Thank you! I was glad to read your comments here and see your project.
I have encountered this issue of reincorporation of LLM code recommendations back into a project so I’m interested in exploring your take.
I told a colleague that I thought excellent use of copy paste and markdown were some of the chief skills of working with gen AI for code right now.
This and context management are as important as prompting.
It makes the details of the UI choices for copying web chat conversations or their segments so strangely important.
I believe this is the root of the problem for all agentic coding solutions. They are gimping the full context through fancy function calling and tool use to reduce the full context that is being sent through the API. Problem with this is you can never know what context is actually needed for the problem to be solved in the best way. The funny thing is, this type of behavior actually leads many people to believe these models are LESS capable then they actually are, because people don't realize how restricted these models are behind the scenes by the developers. Good news is, we are entering the era of large context windows and we will all see a huge performance increase in coding as a results of these advancement.
OpenAI shared chart about performance drop with large context like 500k tokens etc. So you still want to limit the context not only for the cost but performance as well. You also probably want to limit context to speedup inference and get reponse faster.
I agree though that a lot of those agents are black boxes and hard to even learn how to best combine .rules, llms.txt, prd, mcp, web search, function call, memory. Most IDEs don't provide output where you can inspect final prompts etc to see how those are executed - maybe you have to use some MITMproxy to inspect requests etc but some tool would be useful to learn best practices.
I will be trying more roo code and cline since they open source and you can at least see system prompts etc.
This stuff is so easy to do with Cursor. Just pass in the approximate surface area of the context and it doesn't RAG anything if your context isn't too large.
i havent tried recently but does it tell if it RAG'ed or not ie. can I peak at context it sent to model?
exactly. I understand the reason behind this but it's too magical for me. I just want dumb tooling between me and my LLM.
Regarding context reduction. This got me wondering. If I use my own API key, there is no way for the IDE or coplilot provider to benefit other than monthly sub. But if I am using their provided model with tokens from the monthly subscription, they are incentivized to charge me based on tokens I submit to them, but then optimize that and pass on a smaller request to the LLM and get more margin. Is that what you are referring to?
Yup. but also there was good reason to do this. Models work better with smaller context. Which is why I rely on Gemini for this lazy/inefficient workflow of mine.
FWIW, Edit mode gives the impression of doing this, vs. originally only passing the context visible from the open window.
You can choose files to include and they don't appear to be truncated in any way. Though to be fair, I haven't checked the network traffic, but it appears to operate in this fashion from day to day use.
I’d be curious to hear what actually goes through the network request.

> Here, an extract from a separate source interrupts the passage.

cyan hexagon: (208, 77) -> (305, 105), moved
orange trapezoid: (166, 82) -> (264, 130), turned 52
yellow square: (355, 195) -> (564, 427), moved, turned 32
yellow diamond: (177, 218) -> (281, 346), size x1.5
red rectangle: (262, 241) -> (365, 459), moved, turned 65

i will try again but last i tried adding folder to edit mode and asking it to list down files it sees, it didn't list them all down.
I like to use "Open Editors". That way, it's only the code I'm currently working on that is added to the context, seems more a more natural way to work.

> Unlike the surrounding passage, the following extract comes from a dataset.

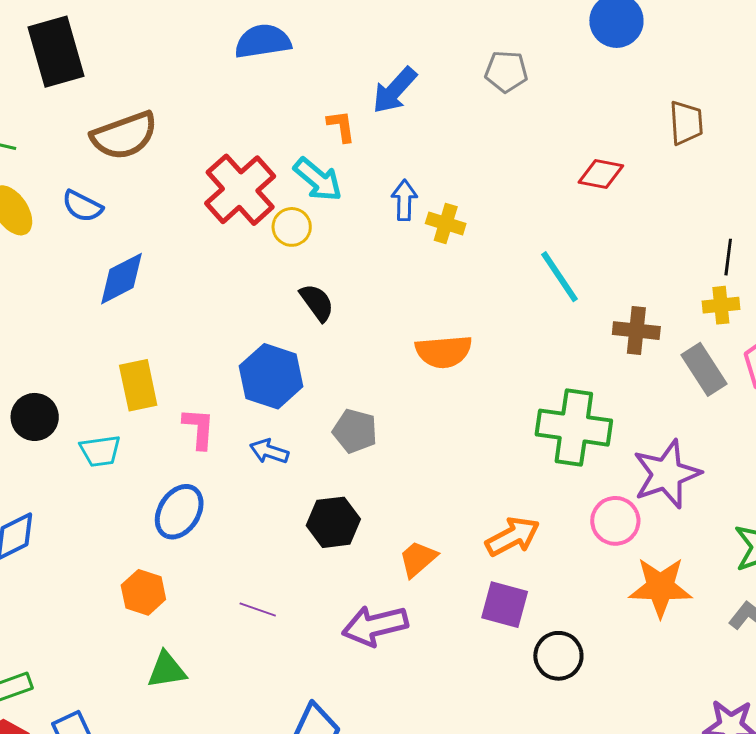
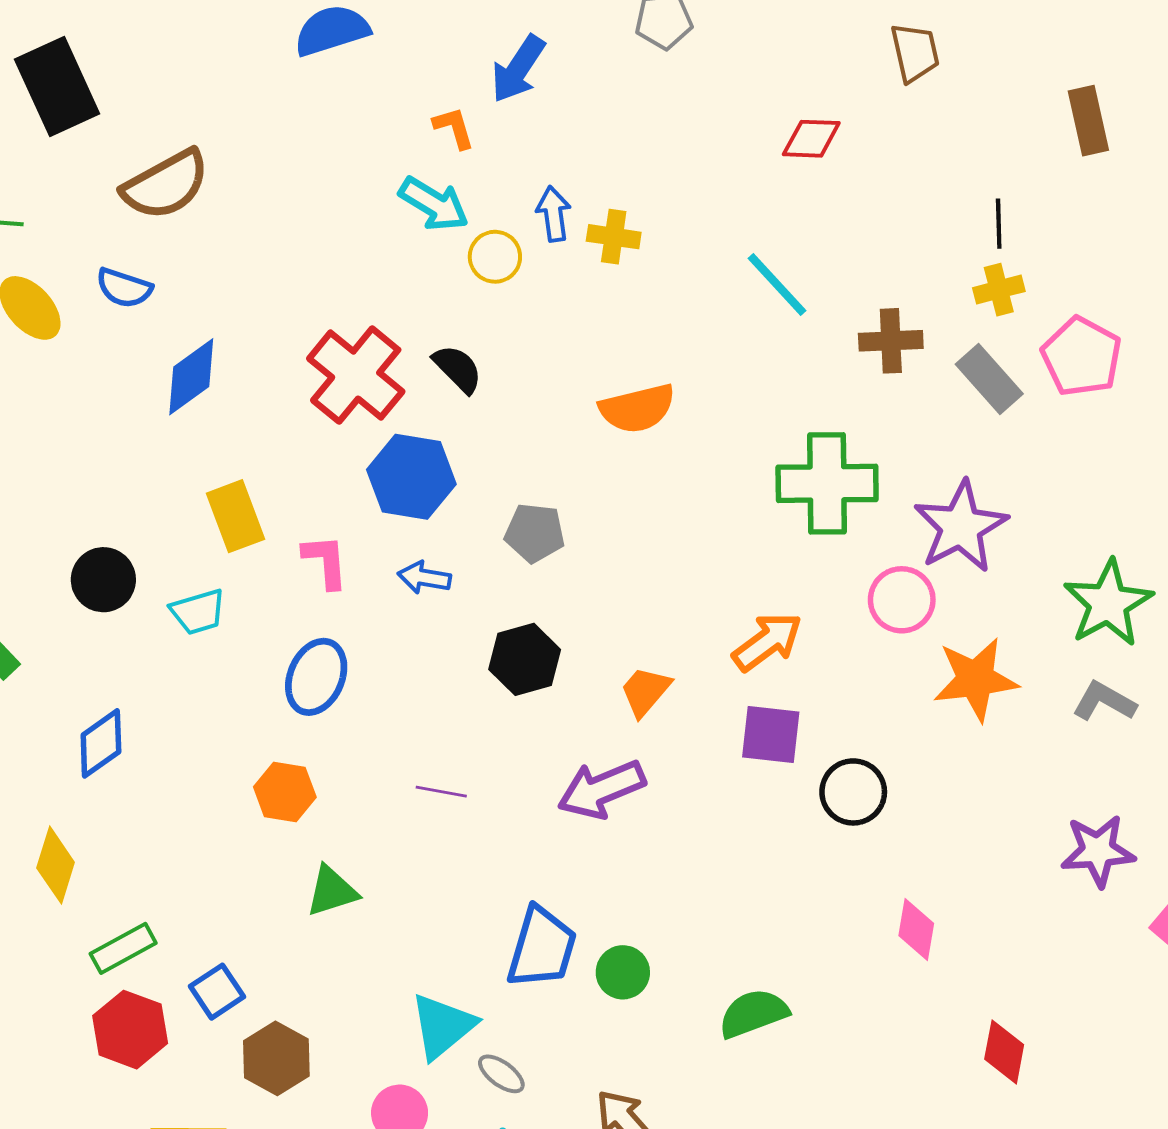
red cross: (240, 190) -> (356, 375), moved
yellow circle: (292, 227) -> (495, 257), moved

Thanks, most people don't understand this fine difference. Copilot does RAG (as all other subscription-based agents like Cursor) to save $$$, and results with RAG are significantly worse than having the complete context window for complex tasks. That's also the reason why Chatgpt or Claude basically lie to the users when they market their file upload functions by not telling the whole story.
Cline doesn’t do this - this is what makes it suitable for working with Gemini and its large context.
Is that why it’s so bad? I’ve been blown away by how bad it is. Never had a single successful edit.
The code completion is chefs kiss though.
probably but also most models start to lose it after a certain context size (usually 10-20k). Which is why I use gemini (via aistudio) for my workflow.